Comment armer l'État contre le terrorisme tout en préservant les libertés publiques ? Si nous échouons dans cet exercice, nous ne sommes plus en République. Ce texte comporte quatre mesures nouvelles essentielles : la création de périmètres de protection, la fermeture des lieux de culte, les assignations et les visites domiciliaires. Ces mesures lourdes peuvent être rendues compatibles avec notre droit public républicain - la Constitution, mais aussi la jurisprudence de la CEDH. C'est à Strasbourg qu'un grand juriste, Raymond Carré de Malberg, a formulé la théorie d'une loi limitée qui n'est pas seulement l'expression de la volonté générale, mais qui est soumise à un corpus juridique supérieur, à savoir la Constitution. Marcel Waline, autre maître de Strasbourg, avait une conception légèrement différente, mais c'est encore dans le cadre tracé par eux que nous intervenons aujourd'hui. Nous ne voulons pas que les terroristes fassent demain la loi chez nous, mais nous voulons défendre les libertés.
La création de périmètres de protection est la seule mesure essentielle vraiment nouvelle. L'article 1er précise qu'elle ne peut être décidée qu'en vue de prévenir des actes de terrorisme : on ne pourra pas créer de périmètre de protection pour empêcher des manifestations, contre les ordonnances modifiant le code du travail par exemple. J'ai déposé un amendement qui précise clairement ce point.
Le périmètre de protection ne peut être pérenne, car le principe de proportionnalité doit s'appliquer. Dans ce périmètre, un certain nombre de mesures de sécurité sont applicables, à l'exception des contrôles d'identité : des palpations de sécurité, des inspections visuelles et des fouilles de bagages ainsi que des visites de véhicule, sous réserve du consentement de leurs propriétaires.
La fermeture des lieux de culte, prévue par l'article 2, soulève beaucoup d'émotion ; j'ai reçu récemment un courrier des évêques de France à ce sujet. Il faut raison garder : il s'agit seulement de fermer certains lieux de culte qui, en raison des discours qui y sont tenus, de leur fréquentation ou de liens éventuels avec des théâtres terroristes extérieurs, deviennent des facteurs de risque. Par ailleurs, l'administration doit respecter un délai de 48 heures avant d'exécuter d'office sa décision, ce qui laisse le temps d'intenter un référé-liberté. Enfin, l'autorité administrative doit veiller à ce que les fidèles puissent pratiquer leur religion dans un lieu de culte rapproché.

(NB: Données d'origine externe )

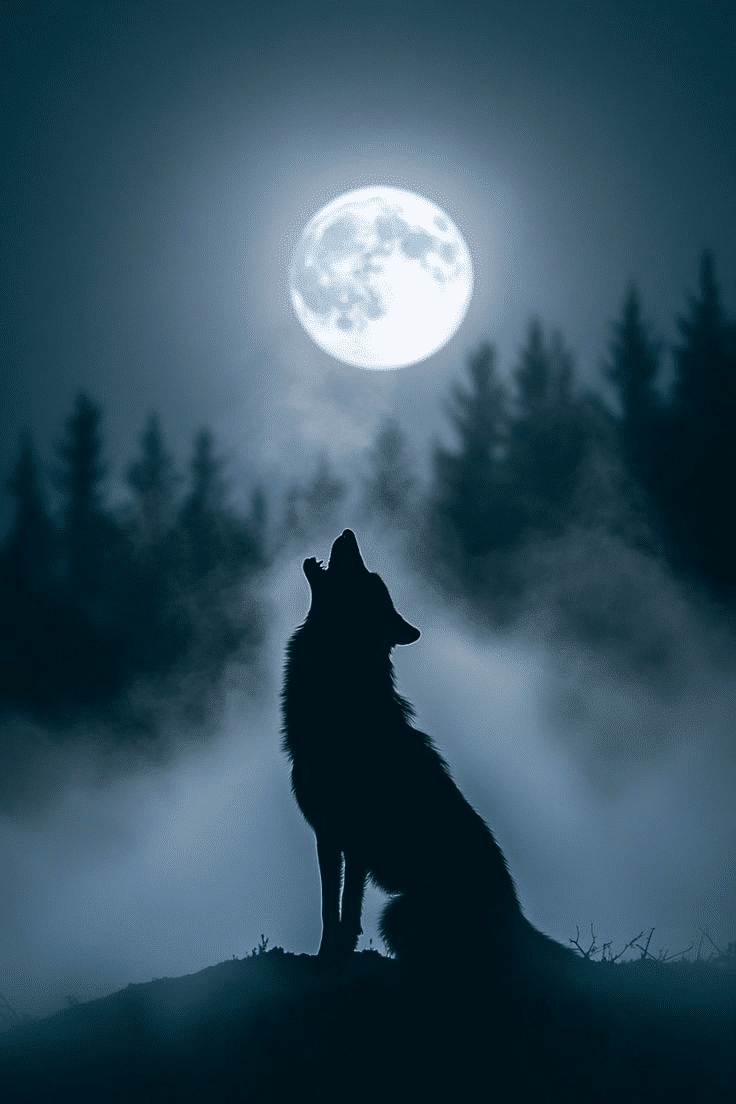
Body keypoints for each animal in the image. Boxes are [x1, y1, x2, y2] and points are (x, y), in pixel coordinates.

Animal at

L'article 3 est relatif aux mesures d'assignation. Le droit commun en comporte déjà, notamment, le contrôle administratif des retours sur le territoire (CART) concernant les personnes revenant des théâtres d'opérations djihadistes qui peuvent faire l'objet d'une mesure d'assignation à résidence renouvelable deux fois. Ce contrôle prend fin dès l'intervention du juge judiciaire.

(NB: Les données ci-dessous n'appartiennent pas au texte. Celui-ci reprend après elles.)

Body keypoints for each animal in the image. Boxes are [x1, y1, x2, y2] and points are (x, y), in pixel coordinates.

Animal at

Le projet de loi prévoit que le ministre de l'intérieur peut obliger une personne à résider dans un périmètre géographique déterminé, qui ne peut être inférieur à la commune pour respecter le droit à une vie familiale et professionnelle normale. Cette personne est soumise à l'obligation de pointer régulièrement dans les services de gendarmerie ou de police. Le texte prévoit l'obligation de pointer une fois par jour au maximum, l'arrêté ministériel précisant si cette obligation s'étend aux dimanches et jours fériés. La personne assignée peut également être astreinte à communiquer ses identifiants électroniques. Enfin, aucune limite temporelle n'est prévue. Or, dans un avis rendu en 2015, le Conseil d'État explique très clairement que l'assignation est une mesure « restrictive » de liberté, mais que le fait de la renouveler indéfiniment en fait une mesure « privative » de liberté, ce qui suppose l'intervention du juge judiciaire. Deux solutions sont alors possibles : soit interdire toute prolongation, comme le préconise le Conseil d'État, mais le risque terroriste peut perdurer ; soit prévoir que le juge judiciaire peut seul autoriser la prolongation de l'assignation, passé un certain délai. Je propose donc que cette mission soit confiée au JLD de Paris, par symétrie avec l'article 4. Certes, nous créons ainsi un acte mixte, mais il y a bien longtemps que l'on a tendance, en matière de terrorisme, à rapprocher le domaine administratif du domaine judiciaire.
Je vous propose également de refuser l'obligation de communiquer les identifiants électroniques, pour respecter le principe constitutionnel fondamental selon lequel nul n'est obligé de participer à sa propre incrimination.